I’m a huge proponent of reading books before watching corresponding movies. Unfortunately in this case, the movie came before the book.
Tiny tangent before I actually review the book, watching movies first is the worst because humans are able to hold images in their minds much easier than words (for the most part). Since I watched the film first, my brain was constantly trying to reconcile scenes from the movie with what was being described in the book. The film was good, but the book was better. Obviously they didn’t always match, which was very distracting as a reader. I kept trying to “tell” my mind what happened instead of letting it unfold on the page, stunting my imagination in the process.

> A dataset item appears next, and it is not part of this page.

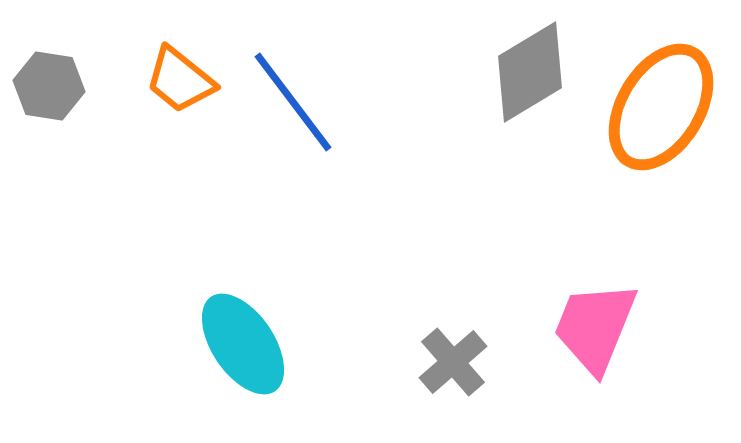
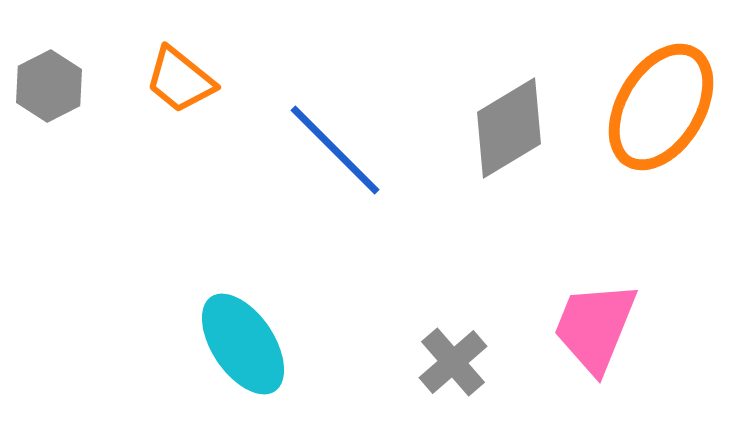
gray diamond: moved 21 px left, 56 px down
gray hexagon: rotated 24 degrees clockwise
blue line: moved 42 px right, 48 px down; rotated 8 degrees counterclockwise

Rant over – time to review.
Written in 2016 by Margot Lee Shetterly, Hidden Figures chronicles the professional journeys of brilliant women who shattered the glass ceiling with their genius mathematical capabilities and their determination to continue moving forward toward equality in spite of social barriers.
“Scientific progress in the twentieth century had been relatively linear; social progress, on the other hand, did not always move in a straight line, as the descent from the hopeful years after the Civil War into the despairing circumstances of the Jim Crow laws proved. But since World War II, one brick after another had been pried from the walls of segregation.”Hidden Figures, p. 140
The book was very thorough in painting a picture of society in Virginia in the 1950s and 60s. While in the West Campus of Langley, they were “hidden figures,” Katherine Johnson, Dorothy Vaughan, Mary Jackson, and Christine Darden certainly weren’t wall flowers. They and many other black computers (people who computed complex mathematical equations) made significant contributions to the aeronautical industry. They were respected by their colleagues (male and female, black and white), yet didn’t received equal opportunities for promotion or recognition for much of their careers.
The detailed account was great for context, but a little heavy for a distinct plot line. Shetterley did a wonderful job being inclusive with names, titles, and specific work that the women did, but I occasionally felt bogged down by all of the side descriptions of correlating events and overlapping timelines. Overall, the book (and the movie adaptation) are incredible (and necessary) contributions to filling in some major gaps of American history. These women should be forever recognized and remembered for their triumphs of spirit and intellect.
This books is for you if you like: Hidden Figures (the movie), NASA, Apollo Thirteen, the National Air and Space Museum, Star Wars and/or Star Trek.